The 1968 Masters Tourney is not famous because Bob Goalby won. It is famous because Roberto De Vicenzo did not win...even though he tied for the lowest score. In haste he signed the score card handed to him by his playing partner for the final round, Tommy Aaron. He didn't check it. He didn't add it up. He was staring at the bogey 5 he made on eighteen. He was thinking "If I had just made par I would have won. But now I am tied with Goalby, and tomorrow we have to play an eighteen hole playoff'."

Not so fast!  Because of your mistake, you will not be playing in a playoff.   You finished second.

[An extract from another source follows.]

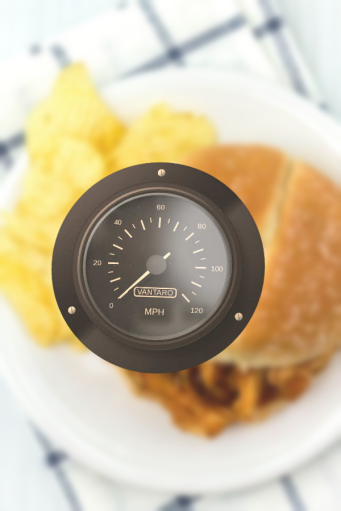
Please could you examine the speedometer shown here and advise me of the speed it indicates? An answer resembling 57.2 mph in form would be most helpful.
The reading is 0 mph
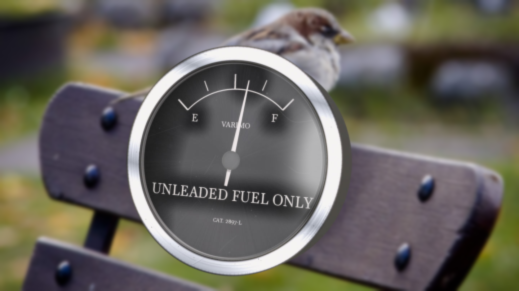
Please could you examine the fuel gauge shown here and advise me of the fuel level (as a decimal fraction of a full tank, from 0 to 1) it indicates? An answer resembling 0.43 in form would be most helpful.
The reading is 0.625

So what does the 1968 Masters tourney have to do with Dec. 3, 2009?   Aaron, by mistake, put down a par 4 for seventeen instead of a birdy 3. In fact, there would eventually be 3 mistakes on the card: the totals for the back nine (35 instead of 34) and the eighteen (66 instead of 65), and most important, the score on seventeen. Note:  The totals weren't on the card when Roberto signed it.

Rule 38-3 says

"No alteration of scores: No alteration may be made on a card after the competitor has returned it to the committee. If the competitor returns a score for any hole lower than he actually played, he shall be disqualified. A score higher than actually played must stand as returned."
The world via television watched him make a 3 on seventeen. But according to rule 38-3 he made a 4. According to rule 38-3 he finished second. Couldn't anyone on the committee change it? Couldn't someone find a way to overlook the rule in favor of what was right and fair? Not on that day.

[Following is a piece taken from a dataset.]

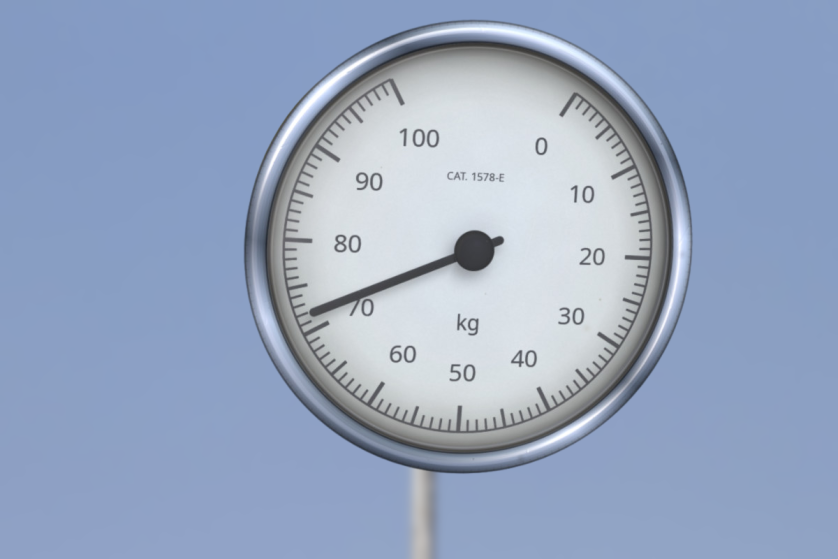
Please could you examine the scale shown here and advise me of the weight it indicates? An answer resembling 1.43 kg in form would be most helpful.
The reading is 72 kg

Rule 38-3 prevailed. Even the great Bobby Jones, nearby in his cabin, very ill, was consulted and agreed the rule must prevail. By now it had become a big deal. Everyone knew. But earlier, at the table, the gentleman in charge of collecting the cards could have found Roberto (he had been led off for an interview) and simply said, "Roberto. You just signed your card with a wrong score. You need to erase that 4 and put down a 3. (Roberto didn't add up the scores. Most players didn't. They just checked their individual hole scores. The totals were written in by the official after the card was signed.) But he didn't do that. Instead, he ran to the tournament director to report a rule violation.  Today, things are different.   The Masters table is run more like  PGA event tables.   The players are forced to check their cards, confirm the numbers, and only sign when satisfied. 

Rule 38-3 prevailed.

Even today, as in the 2010 PGA, Dustin Johnson was given a stroke for grounding his club in a bunker that only appeared to be a bunker to someone on TV.  Arnold Palmer did it years before and was forgiven, but Johnson was not.   The stroke kept Johnson from going to a playoff for the win.  I watched it.   It never occurred to me his ball was in a bunker.   But rules are rules.

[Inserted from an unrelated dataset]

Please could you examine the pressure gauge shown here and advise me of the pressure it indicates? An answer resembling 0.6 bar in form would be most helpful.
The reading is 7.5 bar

Some people live by rule 38-3, and relate to others with rule 38-3. Some of you are reading this, saying, Danny, let it go.   Rules are rules.   It must be this way.  OK.

But others, instead of throwing stones, throw in a new Titleist or Maxfli and say, "Hit a mulligan".

All I'm saying is the rules should have prevailed December 3, 2009

But instead I watched God giving out mulligans. Maybe it was a one day thing. I'm not trying to build a new theology of salvation (fancy word is soteriology) or enhance an old one. I believe the rules still stand. But I also believe if God wants to give a mulligan, that's His business not mine. Amazing grace!